La fiscalité de la SCEA repose par défaut sur l’imposition des bénéfices au niveau des associés (IR), mais une option pour l’IS est possible.
L’imposition des bénéfices de la SCEA
Les bénéfices de la SCEA sont, par principe, soumis à l’impôt sur le revenu (IR) dans la catégorie des bénéfices agricoles (BA), selon le barème progressif. Chaque associé de la SCEA déclare sa quote-part de bénéfices proportionnellement à ses droits dans le capital, qu’il perçoive ou non des dividendes. Le même mécanisme s’applique en cas de déficit. Chaque associé impute sa quote-part de pertes sur les revenus de son foyer fiscal, ce qui réduit d’autant le montant imposable du foyer.

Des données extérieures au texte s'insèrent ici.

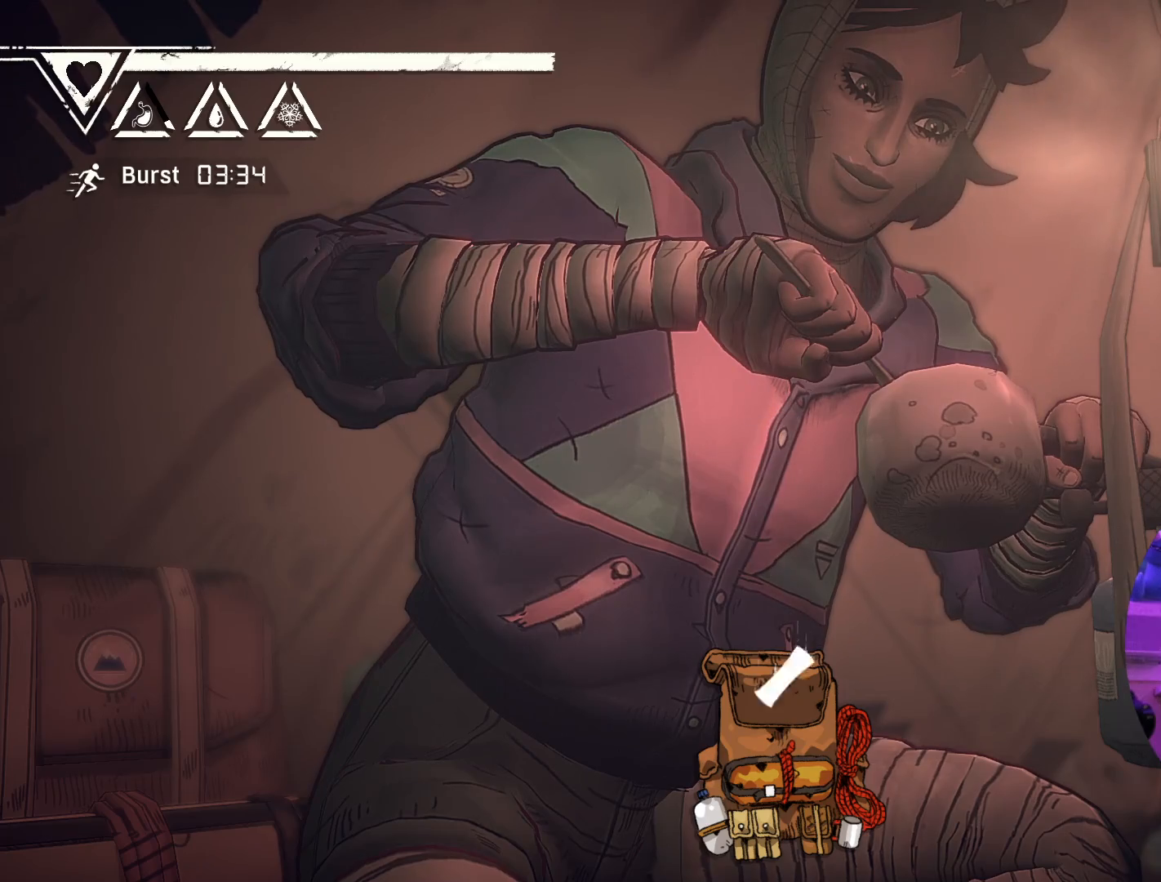
{"buttons": [], "left_stick": "center", "right_stick": "center", "events": []}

La SCEA peut également opter pour l’impôt sur les sociétés (IS) (taux de 15 % jusqu’à 42 500 € de bénéfices, puis 25 % au-delà, en 2026). Dans ce cas, le mécanisme d’imposition change. C’est la SCEA elle-même qui déclare et paie l’impôt sur ses bénéfices, et non les associés à titre personnel. Les associés ne sont alors imposables que s’ils perçoivent des dividendes distribués par la société. Tant que les bénéfices sont laissés en réserve dans la SCEA (pour financer un investissement, rembourser un emprunt ou renforcer la trésorerie), ils ne sont pas imposés au niveau personnel.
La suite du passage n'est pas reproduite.